Re: lockref scalability on x86-64 vs cpu_relax

Mateusz Guzik <mjguzik@xxxxxxxxx> · Fri, 13 Jan 2023 02:12:50 +0100

On 1/13/23, Linus Torvalds <torvalds@xxxxxxxxxxxxxxxxxxxx> wrote:
> Side note on your access() changes - if it turns out that you can
> remove all the cred games, we should possibly then revert my old
> commit d7852fbd0f04 ("access: avoid the RCU grace period for the
> temporary subjective credentials") which avoided the biggest issue
> with the unnecessary cred switching.
>
> I *think* access() is the only user of that special 'non_rcu' thing,
> but it is possible that the whole 'non_rcu' thing ends up mattering
> for cases where the cred actually does change because euid != uid (ie
> suid programs), so this would need a bit more effort to do performance
> testing on.
>

I don't think the games are avoidable. For one I found non-root
processes with non-empty cap_effective even on my laptop, albeit I did
not check how often something like this is doing access().

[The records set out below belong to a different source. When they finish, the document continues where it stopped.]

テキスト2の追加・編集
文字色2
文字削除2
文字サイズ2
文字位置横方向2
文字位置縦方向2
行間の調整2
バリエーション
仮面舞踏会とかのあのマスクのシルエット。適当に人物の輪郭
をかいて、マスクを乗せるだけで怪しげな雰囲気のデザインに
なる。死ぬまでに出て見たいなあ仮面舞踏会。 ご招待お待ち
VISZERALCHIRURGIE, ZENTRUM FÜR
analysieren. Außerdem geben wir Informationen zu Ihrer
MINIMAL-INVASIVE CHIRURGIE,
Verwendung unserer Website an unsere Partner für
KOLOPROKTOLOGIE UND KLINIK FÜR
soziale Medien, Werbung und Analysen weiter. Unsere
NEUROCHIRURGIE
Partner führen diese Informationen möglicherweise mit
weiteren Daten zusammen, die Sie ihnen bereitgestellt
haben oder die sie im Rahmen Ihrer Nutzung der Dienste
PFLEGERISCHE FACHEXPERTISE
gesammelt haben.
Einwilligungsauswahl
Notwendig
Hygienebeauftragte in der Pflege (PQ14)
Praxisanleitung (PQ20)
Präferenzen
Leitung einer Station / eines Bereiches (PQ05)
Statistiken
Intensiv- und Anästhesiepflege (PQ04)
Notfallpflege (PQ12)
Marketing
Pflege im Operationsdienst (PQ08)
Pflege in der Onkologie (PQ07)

Discussion for another time.

> On Thu, Jan 12, 2023 at 5:36 PM Mateusz Guzik <mjguzik@xxxxxxxxx> wrote:
>> All that said, I think the thing to do here is to replace cpu_relax
>> with a dedicated arch-dependent macro, akin to the following:
>
> I would actually prefer just removing it entirely and see if somebody
> else hollers. You have the numbers to prove it hurts on real hardware,
> and I don't think we have any numbers to the contrary.
>
> So I think it's better to trust the numbers and remove it as a
> failure, than say "let's just remove it on x86-64 and leave everybody
> else with the potentially broken code"
>
[snip]
> Then other architectures can try to run their numbers, and only *if*
> it then turns out that they have a reason to do something else should
> we make this conditional and different on different architectures.
>
> Let's try to keep the code as common as possibly until we have hard
> evidence for special cases, in other words.
>

I did not want to make such a change without redoing the ThunderX2
benchmark, or at least something else arm64-y. I may be able to bench it
tomorrow on whatever arm-y stuff can be found on Amazon's EC2, assuming
no arm64 people show up with their results.

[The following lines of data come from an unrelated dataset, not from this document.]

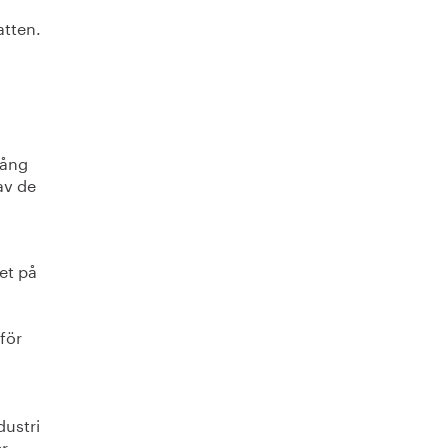
atten.
gång
av de
het på
för
dustri
er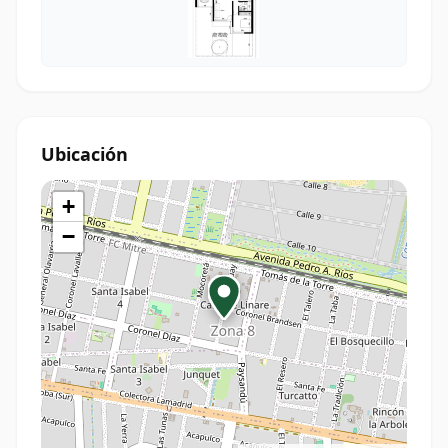
Ubicación
+
−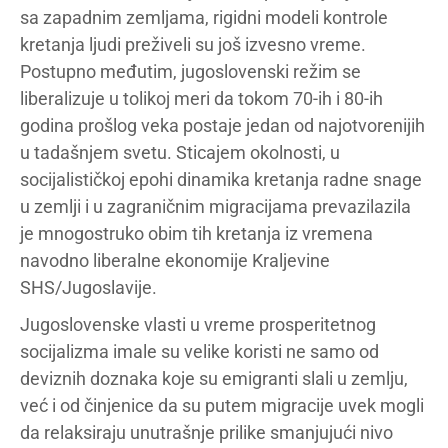
sa zapadnim zemljama, rigidni modeli kontrole
kretanja ljudi preživeli su još izvesno vreme.
Postupno međutim, jugoslovenski režim se
liberalizuje u tolikoj meri da tokom 70-ih i 80-ih
godina prošlog veka postaje jedan od najotvorenijih
u tadašnjem svetu. Sticajem okolnosti, u
socijalističkoj epohi dinamika kretanja radne snage
u zemlji i u zagraničnim migracijama prevazilazila
je mnogostruko obim tih kretanja iz vremena
navodno liberalne ekonomije Kraljevine
SHS/Jugoslavije.
Jugoslovenske vlasti u vreme prosperitetnog
socijalizma imale su velike koristi ne samo od
deviznih doznaka koje su emigranti slali u zemlju,
već i od činjenice da su putem migracije uvek mogli
da relaksiraju unutrašnje prilike smanjujući nivo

Even then IMHO the safest route is to patch it out on x86-64 and give
other people time to bench their archs as they get around to it, and
ultimately whack the thing if it turns out nobody benefits from it.
I would say beats backpedaling on the removal, but I'm not going to
fight for it.

That said, does waiting for arm64 numbers and/or producing them for the
removal commit message sound like a plan? If so, I'll post soon(tm).

-- 
Mateusz Guzik <mjguzik gmail.com>